L’ancien premier ministre français, Edouard Balladur, a annoncé ce lundi, 04 janvier, l’ouverture prochaine de ses archives sur le Rwanda, à quelques semaines de la remise d’un rapport d’historiens sur le rôle controversé de Paris pendant le génocide de 1994. Pourquoi Balladur prend-il les devants comme s’il avait quelque chose à se reprocher ?
« J’ai décidé d’autoriser le moment venu l’ouverture de mes archives de premier ministre, afin que chacun puisse librement constater ce que furent nos actions et ses résultats, se défend-il, ce lundi, 4 janvier, Édouard Balladur, qui fut entre 1993 et 1995, le chef d’un gouvernement de droite dit « de cohabitation », sous la présidence socialiste de François Mitterrand (sur notre photo, il est entre Jack Lang et Nicolas Sarkozy).
Dans sa déclaration, Edouard Balladur défend, notamment, l’Opération Turquoise, une intervention militaro-humanitaire lancée par Paris au Rwanda, sous mandat de l’ONU entre juin et août 1994, qui a, selon lui, assuré la sauvegarde des victimes quelles qu’elles soient et dissuadé la poursuite des violences. Du moins, c’est ainsi qu’il se défend, pensant dissimuler le rôle très controversé de la France, pendant ce génocide.
Les détracteurs de Turquoise estiment que cette opération visait en réalité à soutenir le gouvernement génocidaire hutu, et s’inscrivait dans une stratégie de longue date menée notamment par la présidence française.
Les archives de Edouard Balladur vont faire apparaître que le gouvernement de l’époque et l’armée n’avaient rien à se reprocher, a déclaré un ancien conseiller du premier ministre, Hugues Hourdin.

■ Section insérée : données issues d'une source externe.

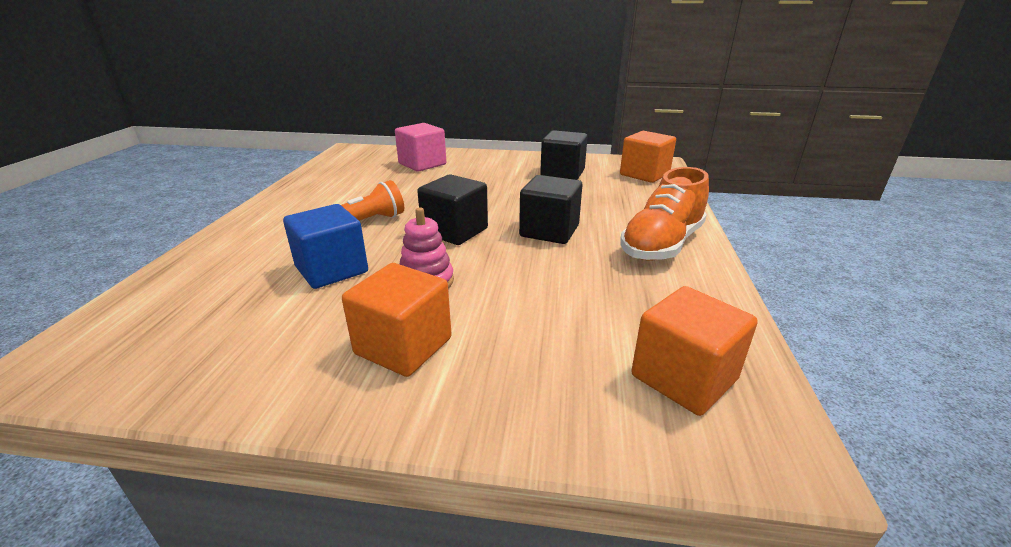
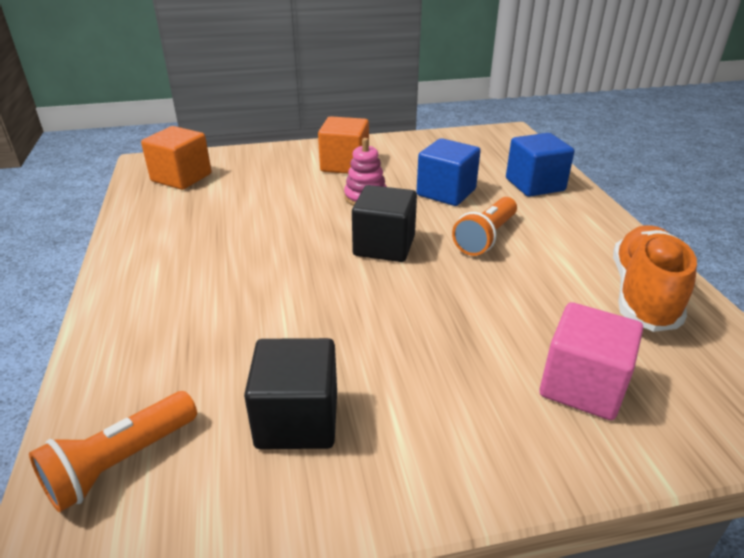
camera: 160 degrees right, 5 degrees up
black cube [519,175,582,244] -> none
orange cube [620,131,676,183] -> orange flashlight [29,391,197,512]
orange shoe [620,167,709,261] -> orange shoe moved to [613,225,697,332]
none -> blue cube [506,133,574,197]

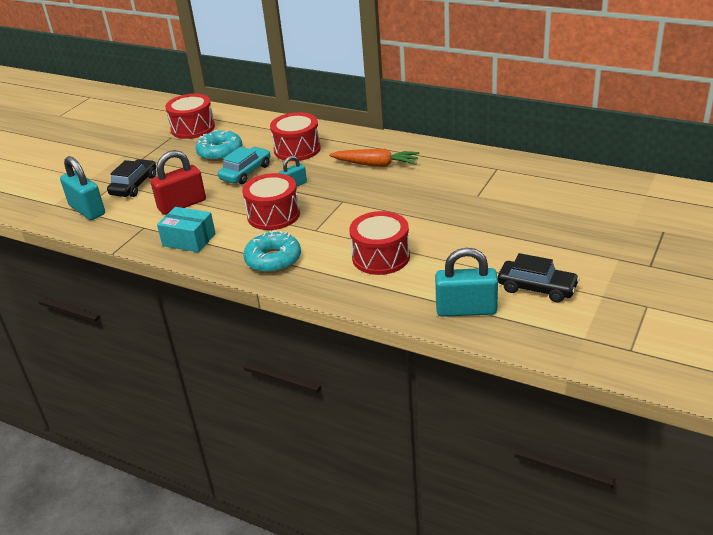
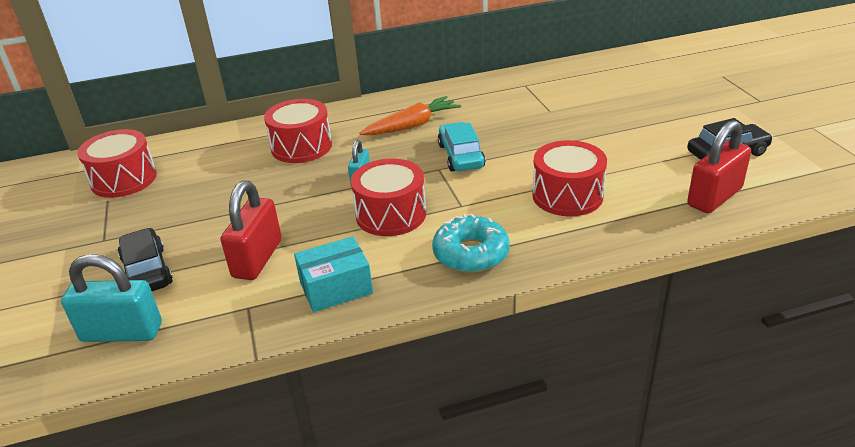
camera: 45 degrees left, 0 degrees up
turquoise donut [195,130,242,161] -> none
turquoise car [218,147,271,184] -> turquoise car moved to [438,122,486,172]
turquoise padlock [435,248,498,317] -> red padlock [687,120,751,213]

Balladur aimerait que les doutes soient levés sur l’action du gouvernement qu’il a conduit, il s’agit de purger ce débat lancinant depuis 25 ans, a-t-il ajouté.
On en doute mais si tel est vraiment le cas, pourquoi juste maintenant qu’il rend ses archives publiques ? Pourquoi une telle précipitation à vouloir se défendre alors que personne, à l’heure actuelle, a directement attaqué l’action de son gouvernement. Le rapport va parler. Est-ce pour cela que les souris sortent des placards ?

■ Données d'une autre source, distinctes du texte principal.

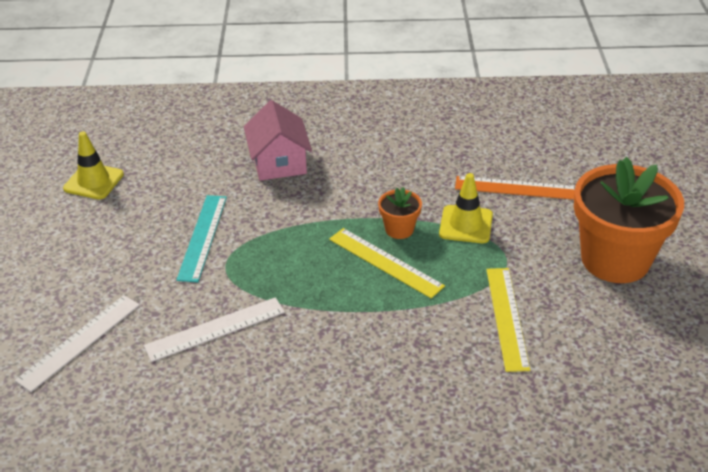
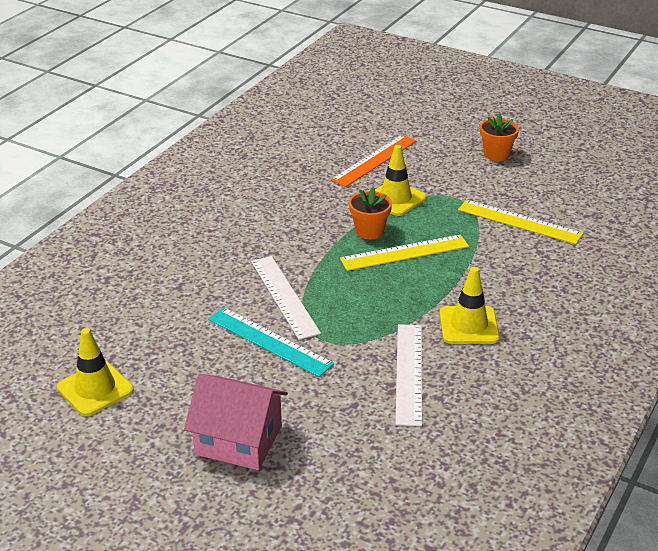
camera: 60 degrees left, 5 degrees down
white ruler [15,295,140,392] -> white ruler moved to [251,256,321,340]
pink house [244,100,312,181] -> pink house moved to [184,374,288,470]
orange flower pot [574,157,684,283] -> orange flower pot [480,113,519,161], size x0.44
none -> yellow traffic cone [440,267,500,344]

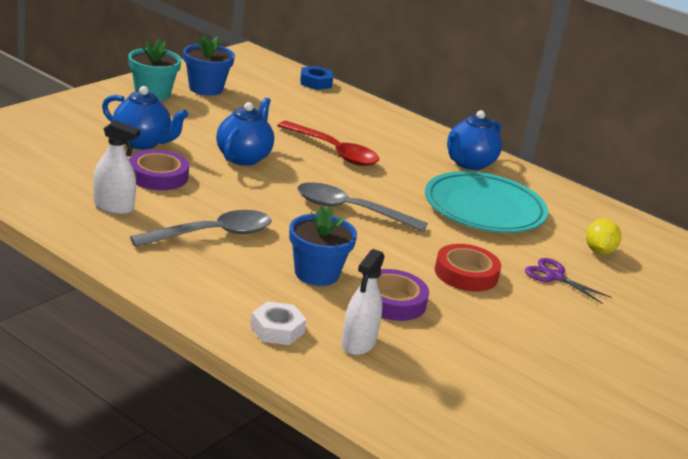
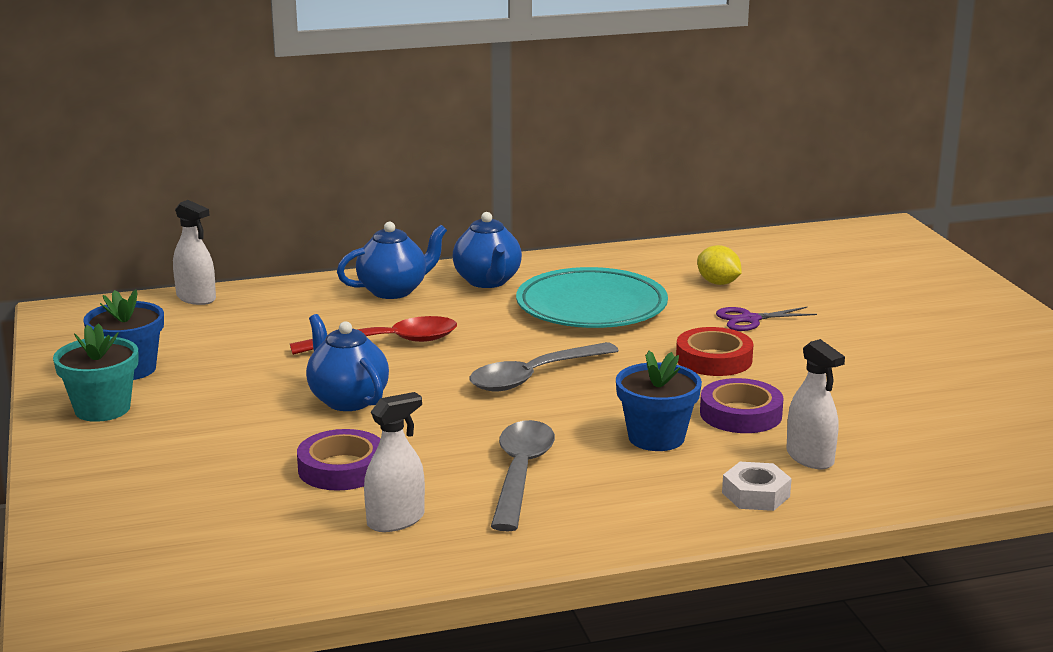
camera: 50 degrees left, 5 degrees down
blue teapot [102,86,188,150] -> blue teapot moved to [337,222,447,299]
blue nut [300,66,333,90] -> white spray bottle [173,200,216,305]

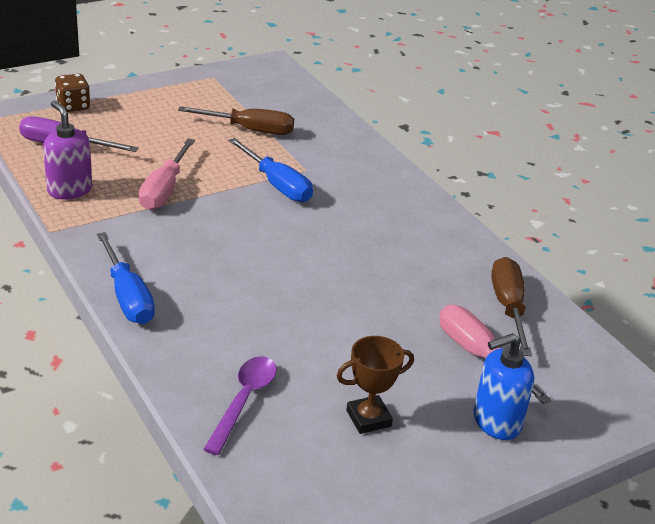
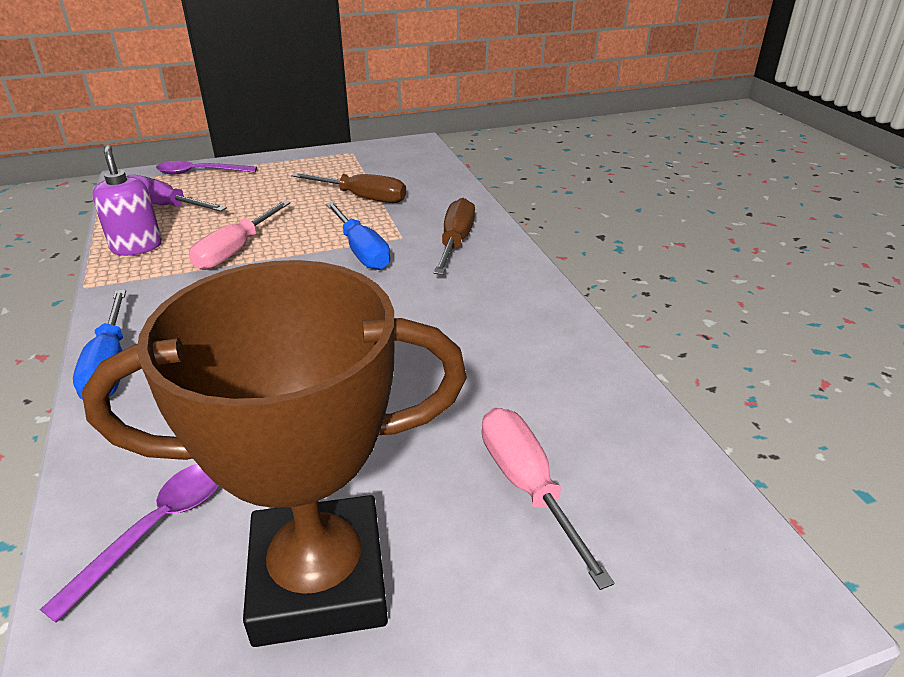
camera: 15 degrees right, 0 degrees up
brown dice [55,74,90,112] -> purple spoon [156,161,257,174]
brown trophy [337,336,414,434] -> brown trophy [82,260,467,647], size x2.33
blue soap dispenser [473,333,534,440] -> none
brown screwdriver [491,257,532,356] -> brown screwdriver moved to [434,198,475,275]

Les zones d’ombre sur le rôle de Paris avant, pendant et après le génocide des Tutsis au Rwanda – qui fit selon l’ONU au moins 800 000 morts d’avril à juillet 1994 – restent une source récurrente de polémiques en France et empoisonnent les relations avec Kigali depuis près de 25 ans.
Quand on examine, aujourd’hui, l’action de la France en Afrique, avant les indépendances et après celles-ci, même le Saint-Esprit ne peut manquer de condamner sévèrement Paris. Toutes ses actions en Afrique sont teintées de néocolonialisme et de la volonté de garder les pays africains sous ses diktats. Ses actions ne sont pas animées par le souci d’instaurer la démocratie et le bien-être réel entre les citoyens. Alors, l’action de Balladur ne trompera que ceux qui sont de son côté, et non les honnêtes personnes qui pensent que la France n’a pas à chercher à rester en Afrique alors qu’elle clame partout avoir accordé l’indépendance aux pays africains concernés depuis les années 60. Le Rwanda n’est pas à proprement parler une ancienne colonie française mais la France a réussi au fil des ans à y imposer sa domination comme dans ses anciennes colonies au point d’y favoriser un génocide en 1994.
Edouard Balladur avec Alain Juppé le ministre français des Affaires étrangères pendant le génocide rwandais.
Les archives de Edouard Balladur, des centaines de notes personnelles, de notes de cabinet, de PV d’entretiens avec le président Mitterrand, seront ouvertes au grand public début avril, en même temps que la publication du rapport de la commission d’historiens dirigée par Vincent Duclert pour faire la lumière sur le rôle de Paris.
Mise en place par Emmanuel Macron en 2019, cette commission a eu accès aux archives de Edouard Balladur, mais également, à celles de François Mitterrand, le plus grand protecteur français du général-président rwandais, Juvénal Habyarimana.
L’annonce de leur ouverture au grand public est une première victoire, a réagi M. Duclert, qui espère, également, l’ouverture du Fonds Mitterrand.